That summer blurred into a string of evenings that smelled like cut grass and popsicles.
Dylan never quite stopped being awkward — but to Skie and Conner, that became part of his charm.
They taught him how to ride a bike on the cracked sidewalk in front of their houses. He crashed into a trash can on day two, cried, then got up and tried again. Skie tied a red ribbon to his handlebars and dubbed him Captain Wobble.
He hated it. But the nickname stuck.
Conner taught him how to throw a spiral with a football. Dylan, in return, taught them how to fold paper stars and whisper the meanings of constellations. They made a secret pact under Orion's Belt: No matter what, the three of us stick.
Their hideout became the playground. They carved their initials under the slide, buried a time capsule with a note that read:
"To Future Us — Don't be boring. And don't forget this."
On rainy days, Dylan would bring over stacks of graphic novels, and Skie would roll her eyes but end up finishing half of them. Conner once tried to prank him with a fake spider. Dylan screamed, knocked over a lamp, and then made them both apologize with chocolate milk and apology notes written in crayon.
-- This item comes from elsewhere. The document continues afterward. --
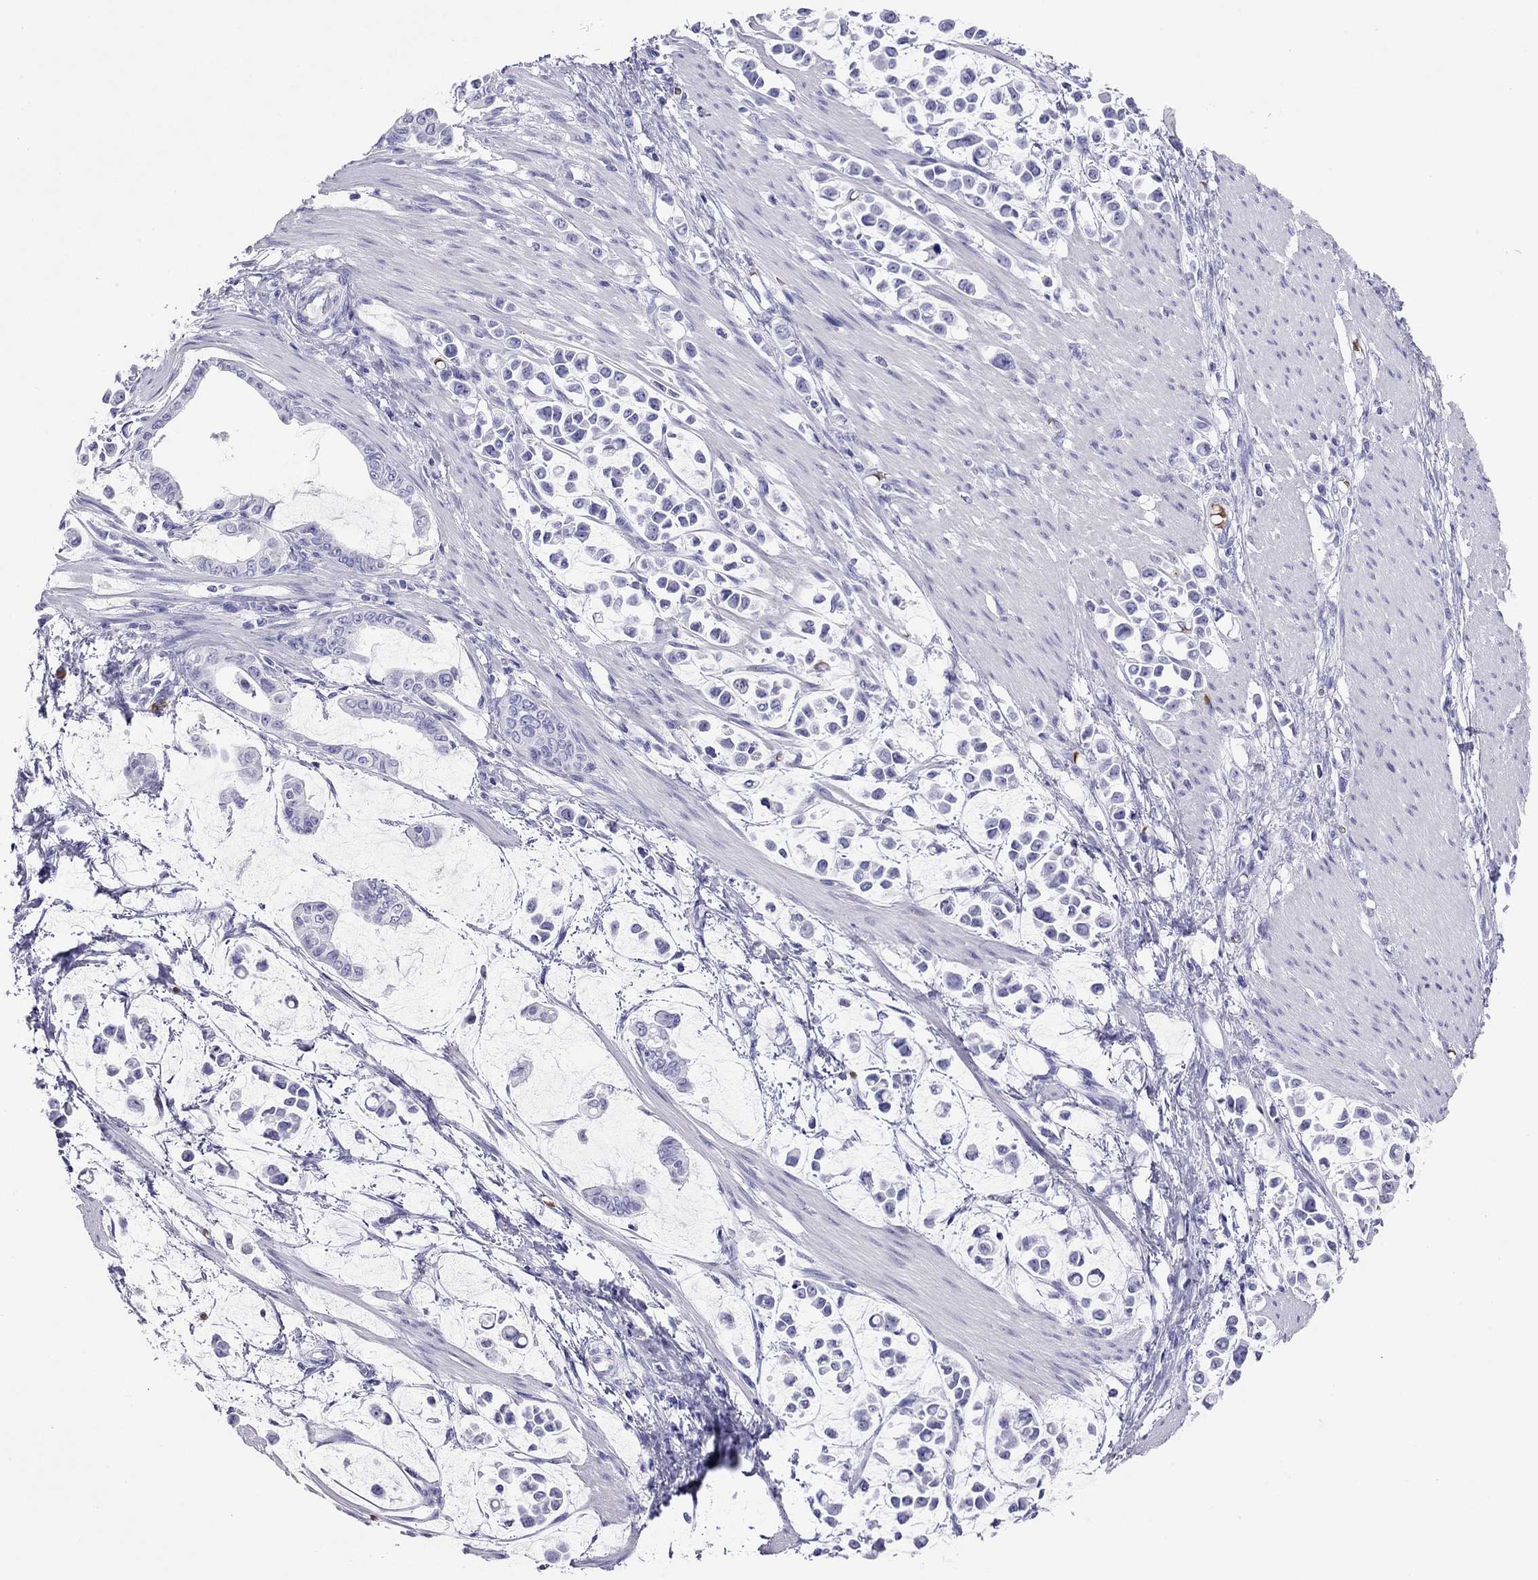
{"staining": {"intensity": "negative", "quantity": "none", "location": "none"}, "tissue": "stomach cancer", "cell_type": "Tumor cells", "image_type": "cancer", "snomed": [{"axis": "morphology", "description": "Adenocarcinoma, NOS"}, {"axis": "topography", "description": "Stomach"}], "caption": "This is a image of IHC staining of stomach adenocarcinoma, which shows no positivity in tumor cells.", "gene": "PTPRN", "patient": {"sex": "male", "age": 82}}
Time passed. Teeth fell out. Haircuts changed. Jokes got funnier. Feelings got messier.
They didn't notice at first how Conner started standing a little closer to Skie when she laughed, or how Dylan would watch them from the corner of his eye, like he was trying to memorize something before it disappeared.
They were growing. All three of them. Together.
And while none of them said it out loud yet — not even in whispers — they could feel it:
The shift.
Something was coming. The kind of change you can't stop. The kind that makes you choose — even when you don't want to.